How working at kdm has affected my perspective on Pride Month
Growing up as a gay man, I’ve always considered myself very lucky; I am part of a loving, accepting and open-minded family, and have the privilege of having had LGBTQ+ role models to look up to and show me that it was possible to live a happy, successful and loving life as a gay person. However, one area I was admittedly ignorant about until my early 20s was HIV. Granted, I was aware of what it was but, aside from a few hushed sentences in PSHE (Personal, Social, Health and Economic studies) lessons at school, it was not really something that crossed my mind, other than the very basic, archaic view of a positive diagnosis being a certain death sentence.

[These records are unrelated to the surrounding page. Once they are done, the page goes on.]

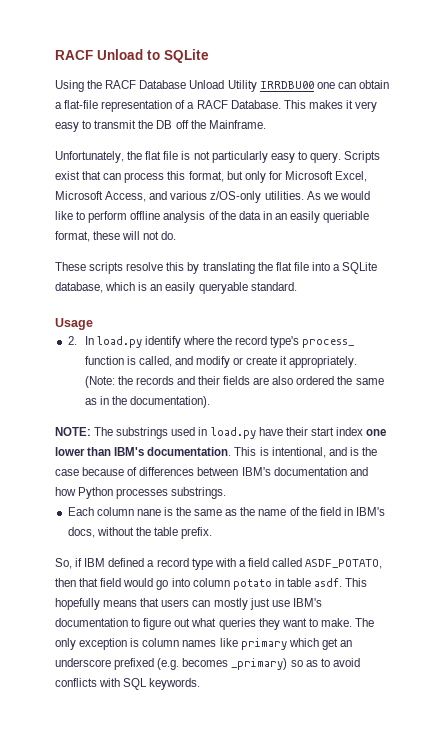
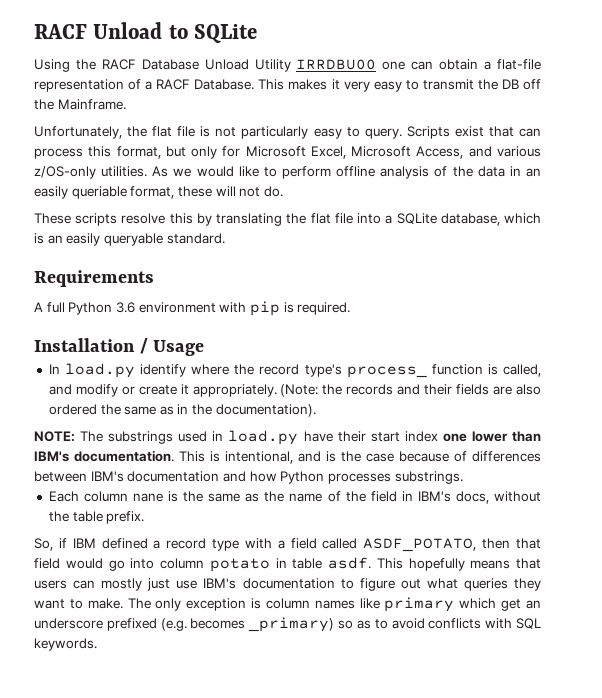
(297, 286) none -> [34,270,154,287] [34,301,351,316] [34,338,148,354] Requirements // A full Python 3.6 environment with pip is required. // Installation /
[67,336,77,345] 2. -> (205, 348) none

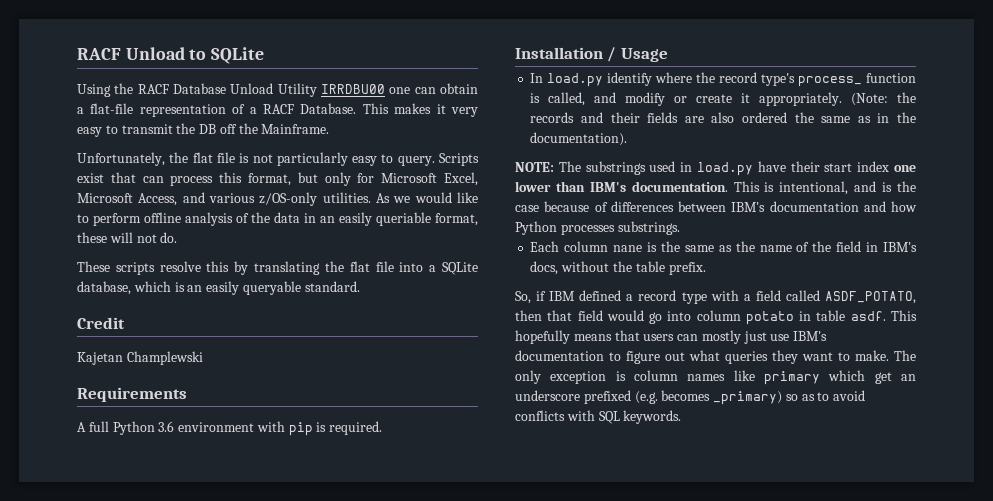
(225, 238) none -> [77,317,125,329] [77,351,203,365] // Credit // Kajetan Champlewski

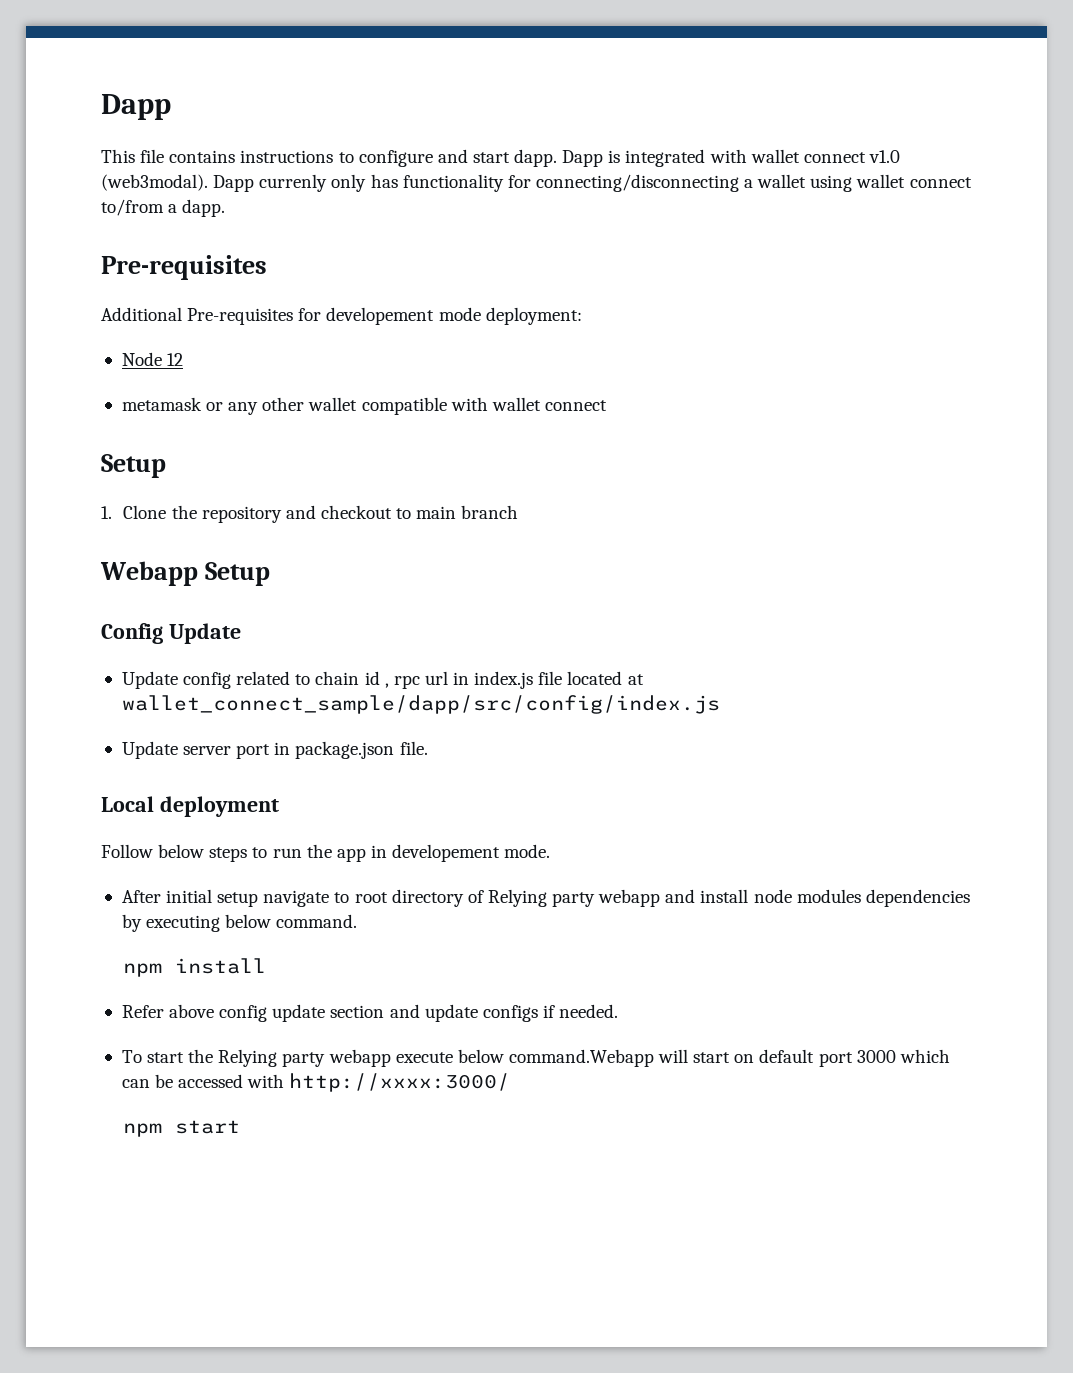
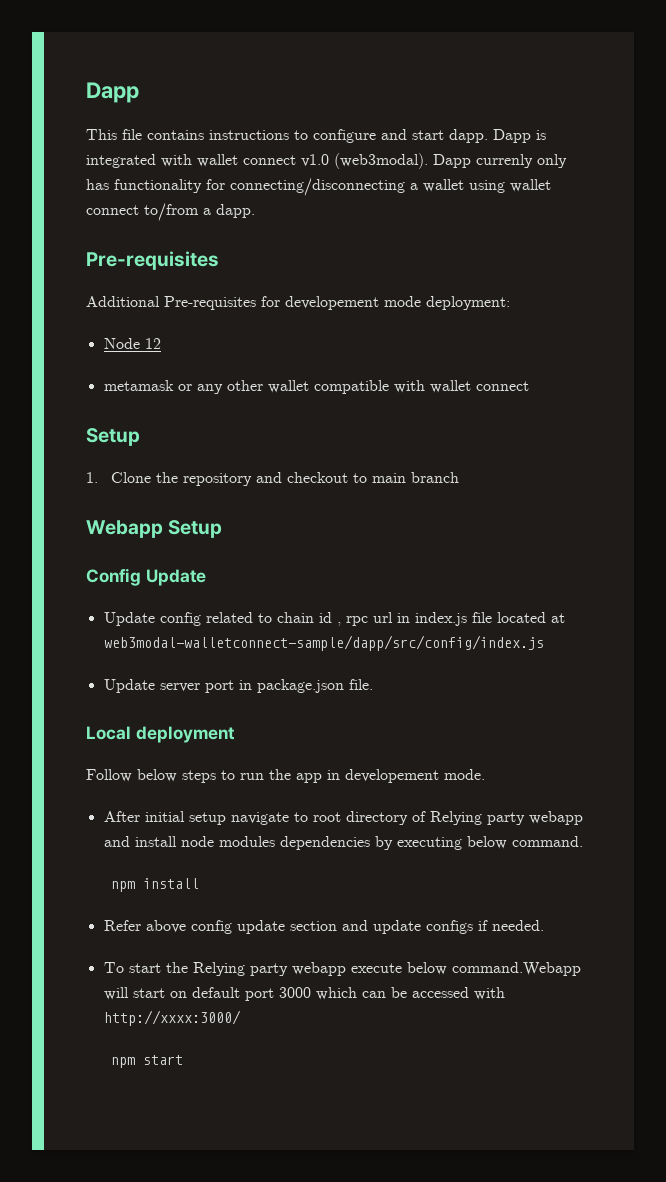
[121,695,720,714] wallet_connect_sample/dapp/src/config/index.js -> [103,635,544,651] web3modal-walletconnect-sample/dapp/src/config/index.js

In recent years, I’ve seen myself and my LGBTQ+ peers grow and improve our knowledge of HIV, however, it seems that my age group in the wider sense – and also both older and younger groups – still seems largely uninformed. For example, the existence of, and availability of, PrEP – a huge breakthrough for sexually-active people everywhere, no matter their sexuality – has not been widely publicised, despite it being freely available on the NHS in the UK.
Despite the lack of headlines, there is still loads of great work going on quietly behind the scenes, as I discovered when I read the below article, discussing how CRISPR technology is being used in ground-breaking research to help end HIV/AIDS as we know it. Seeing this article land in my inbox made me realise just how lucky I am to work at kdm. Before I worked here, I would never have even considered actively seeking out scientific publications and articles, but my colleagues and experience at kdm have taught me the importance of science in our everyday lives, and given me the opportunity to expand my knowledge and share it with those around me.
It’s incredible to think that a cure for HIV will almost certainly be achieved in my lifetime. However, with that awe comes a tinge of sadness for all of those who were lost – mainly from the queer community – and those who were affected by the shame, stigma and misunderstanding surrounding the condition. As such, during the month of June – designated Pride Month – while I’ve been proud, celebratory and happy, I’ve also taken moments to remember those whose stories we will never hear, and celebrate those who were gone too soon, in the hope that science, discussion and education can help end the stigma once and for all.